Exercise requirements —
An exact copy of every record below is required, with the pictures left out.

Information shown —
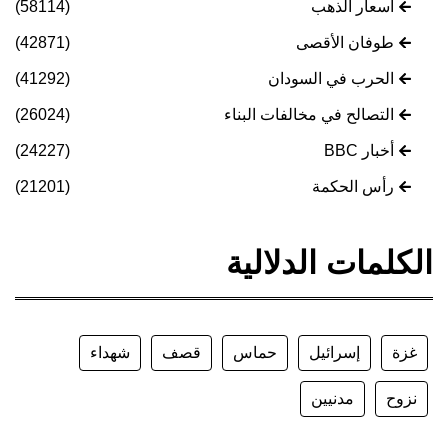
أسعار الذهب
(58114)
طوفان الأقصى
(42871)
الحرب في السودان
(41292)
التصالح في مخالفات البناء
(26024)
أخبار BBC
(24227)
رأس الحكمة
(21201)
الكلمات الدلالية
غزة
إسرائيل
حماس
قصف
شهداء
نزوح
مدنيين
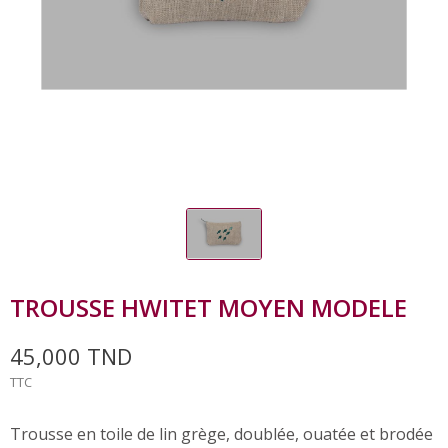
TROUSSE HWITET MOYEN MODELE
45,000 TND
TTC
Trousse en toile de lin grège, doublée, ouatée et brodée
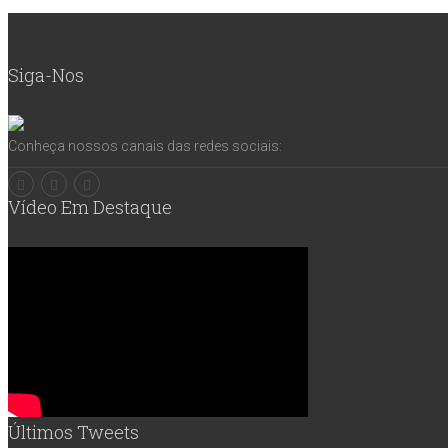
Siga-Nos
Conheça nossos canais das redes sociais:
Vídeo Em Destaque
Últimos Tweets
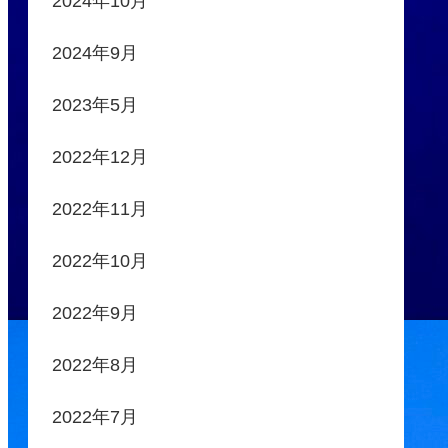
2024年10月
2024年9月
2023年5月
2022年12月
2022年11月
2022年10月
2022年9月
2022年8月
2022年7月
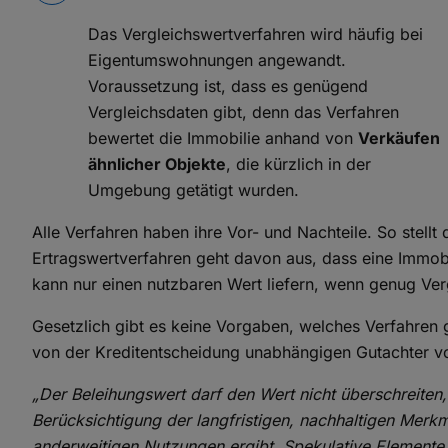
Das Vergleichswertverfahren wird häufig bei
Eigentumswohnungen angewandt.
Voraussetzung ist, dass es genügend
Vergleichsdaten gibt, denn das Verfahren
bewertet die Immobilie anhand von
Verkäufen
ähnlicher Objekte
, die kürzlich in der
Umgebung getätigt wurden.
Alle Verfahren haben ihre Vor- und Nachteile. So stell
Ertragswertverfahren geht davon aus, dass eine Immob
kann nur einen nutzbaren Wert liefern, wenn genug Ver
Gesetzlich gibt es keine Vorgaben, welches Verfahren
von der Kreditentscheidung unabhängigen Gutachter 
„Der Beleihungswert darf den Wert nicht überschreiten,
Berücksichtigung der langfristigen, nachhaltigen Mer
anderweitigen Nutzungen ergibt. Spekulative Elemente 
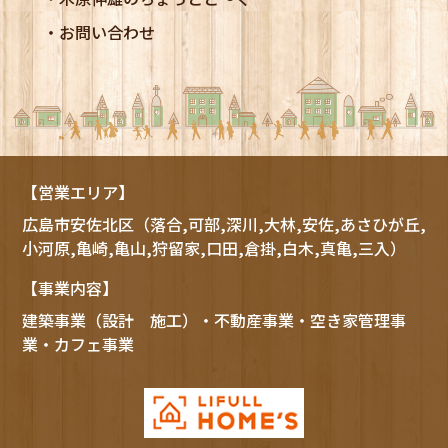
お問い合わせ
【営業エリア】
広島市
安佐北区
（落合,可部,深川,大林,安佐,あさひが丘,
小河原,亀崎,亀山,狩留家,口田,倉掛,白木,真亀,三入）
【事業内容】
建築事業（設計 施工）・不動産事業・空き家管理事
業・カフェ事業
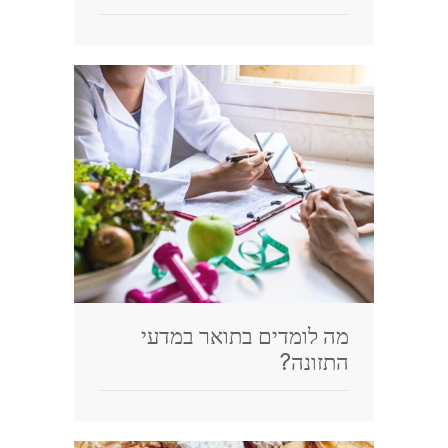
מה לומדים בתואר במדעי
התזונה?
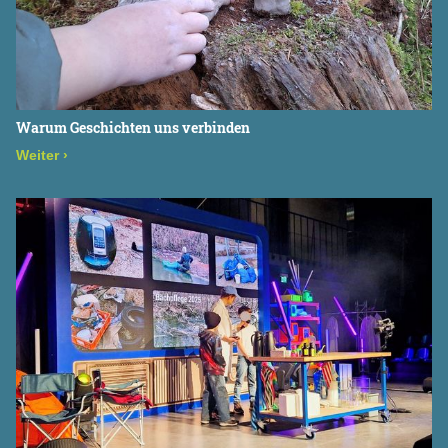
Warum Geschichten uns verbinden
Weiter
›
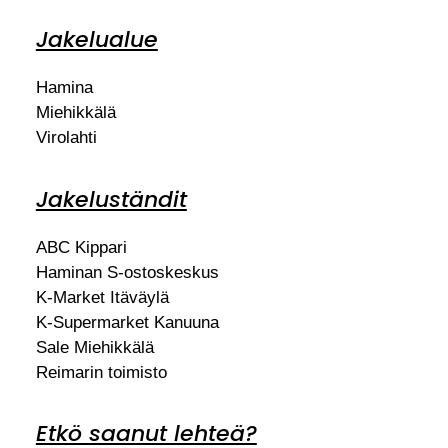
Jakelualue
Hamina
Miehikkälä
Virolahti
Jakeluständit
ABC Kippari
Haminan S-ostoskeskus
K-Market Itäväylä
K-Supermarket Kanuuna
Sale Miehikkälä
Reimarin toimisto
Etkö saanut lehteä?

Reply to the task —
أسعار الذهب
(58114)
طوفان الأقصى
(42871)
الحرب في السودان
(41292)
التصالح في مخالفات البناء
(26024)
أخبار BBC
(24227)
رأس الحكمة
(21201)
الكلمات الدلالية
غزة
إسرائيل
حماس
قصف
شهداء
نزوح
مدنيين
TROUSSE HWITET MOYEN MODELE
45,000 TND
TTC
Trousse en toile de lin grège, doublée, ouatée et brodée
Siga-Nos
Conheça nossos canais das redes sociais:
Vídeo Em Destaque
Últimos Tweets
2024年10月
2024年9月
2023年5月
2022年12月
2022年11月
2022年10月
2022年9月
2022年8月
2022年7月
Das Vergleichswertverfahren wird häufig bei
Eigentumswohnungen angewandt.
Voraussetzung ist, dass es genügend
Vergleichsdaten gibt, denn das Verfahren
bewertet die Immobilie anhand von
Verkäufen
ähnlicher Objekte
, die kürzlich in der
Umgebung getätigt wurden.
Alle Verfahren haben ihre Vor- und Nachteile. So stell
Ertragswertverfahren geht davon aus, dass eine Immob
kann nur einen nutzbaren Wert liefern, wenn genug Ver
Gesetzlich gibt es keine Vorgaben, welches Verfahren
von der Kreditentscheidung unabhängigen Gutachter 
„Der Beleihungswert darf den Wert nicht überschreiten,
Berücksichtigung der langfristigen, nachhaltigen Mer
anderweitigen Nutzungen ergibt. Spekulative Elemente 
お問い合わせ
【営業エリア】
広島市
安佐北区
（落合,可部,深川,大林,安佐,あさひが丘,
小河原,亀崎,亀山,狩留家,口田,倉掛,白木,真亀,三入）
【事業内容】
建築事業（設計 施工）・不動産事業・空き家管理事
業・カフェ事業
מה לומדים בתואר במדעי
התזונה?
Warum Geschichten uns verbinden
Weiter
›
Jakelualue
Hamina
Miehikkälä
Virolahti
Jakeluständit
ABC Kippari
Haminan S-ostoskeskus
K-Market Itäväylä
K-Supermarket Kanuuna
Sale Miehikkälä
Reimarin toimisto
Etkö saanut lehteä?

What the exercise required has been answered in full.